• Work order
Set down everything in the film article from "As Jim drives" down to "flee once more.", unchanged.

• Document section
___

- Theatrical release poster
- Traditional Chinese: 哭悲
- Hanyu Pinyin: Kū Bēi
- Hokkien POJ: Khàu-pi
- Directed by: Rob Jabbaz
- Written by: Rob Jabbaz
- Produced by: Jeffrey Huang David Barker Wei-Chun Lu
- Starring: Berant Zhu; Regina Lei; Tzu-Chiang Wang [zh];
- Cinematography: Jie-Li Bai
- Edited by: Rob Jabbaz
- Music by: TZECHAR
- Production company: Machi Xcelsior Studios
- Distributed by: Raven Banner Entertainment
- Release date: 22 January 2021;
- Running time: 100 minutes
- Country: Taiwan
- Languages: Taiwanese Hokkien; Mandarin;
- Box office: $430.254

= The Sadness =

2021 film by Rob Jabbaz

The Sadness (哭悲 (Kū Bēi, Cry Sad)) is a 2021 Taiwanese body horror film written, directed, and edited by Canadian filmmaker Rob Jabbaz in his feature directorial debut. It stars Berant Zhu and Regina Lei (in her feature film debut role) as a young couple attempting to reunite amidst a viral pandemic that turns people into homicidal maniacs.

Produced by Machi Xcelsior Studios and David Barker, the film received a theatrical release in Taiwan on 22 January 2021, and premiered internationally at the 74th Locarno International Film Festival on 12 August 2021. It received mostly positive reviews from critics.

== Plot ==
Medical experts and government officials in Taiwan argue over the "Alvin virus", a virus responsible for an infection similar to influenza. The virologists warns that the virus would mutate, but the government, prioritizing their efforts for a re-election, responds by downplaying the viral threat, while most of the general public expresses skepticism. Jim and his girlfriend Kat are preparing for their usual day in an apartment complex in Taipei when he spots an elderly woman covered in blood on a nearby roof but disappears when he looks away.

As Jim drives Kat to the train station, they pass by an ambulance with a corpse on the stretcher. After dropping her off, he stops by at a cafe when the same elderly woman appears and spits a thick mucus on one of the customers, who then turns on and kills other nearby patrons. The elderly woman is then run over by an infected driver, and Jim flees back to his home, chased by an infected mob. His infected neighbor arrives and cuts off his fingers using his pruning shears, forcing Jim to flee once more.

___

• Raw data

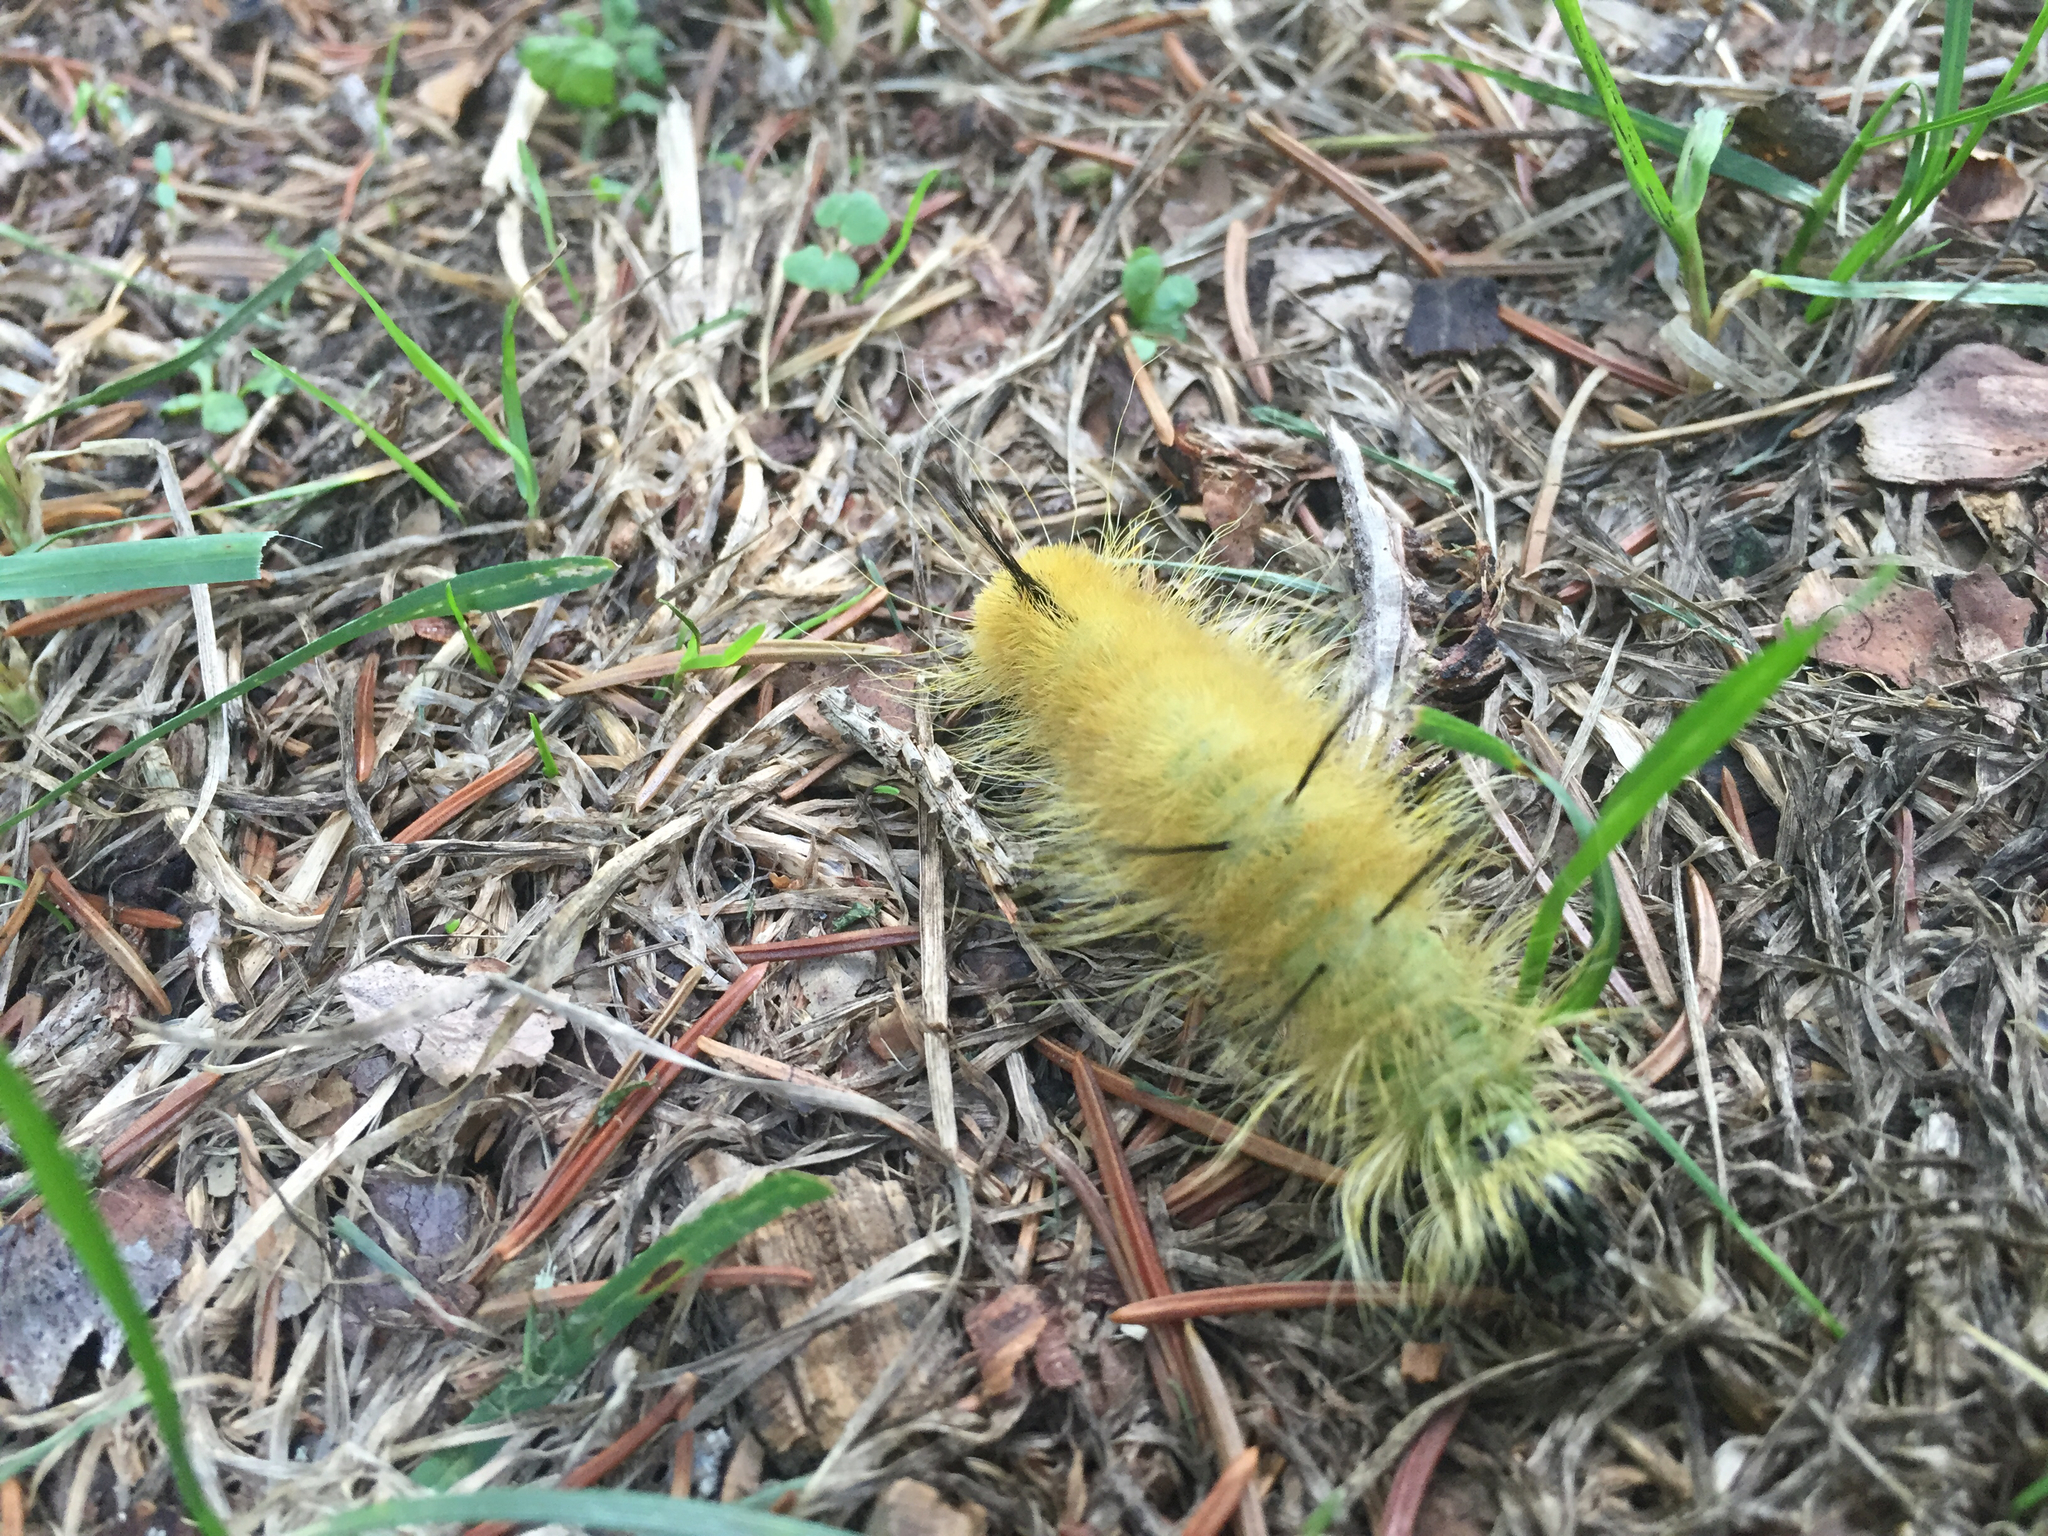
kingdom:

___

• Result below
As Jim drives Kat to the train station, they pass by an ambulance with a corpse on the stretcher. After dropping her off, he stops by at a cafe when the same elderly woman appears and spits a thick mucus on one of the customers, who then turns on and kills other nearby patrons. The elderly woman is then run over by an infected driver, and Jim flees back to his home, chased by an infected mob. His infected neighbor arrives and cuts off his fingers using his pruning shears, forcing Jim to flee once more.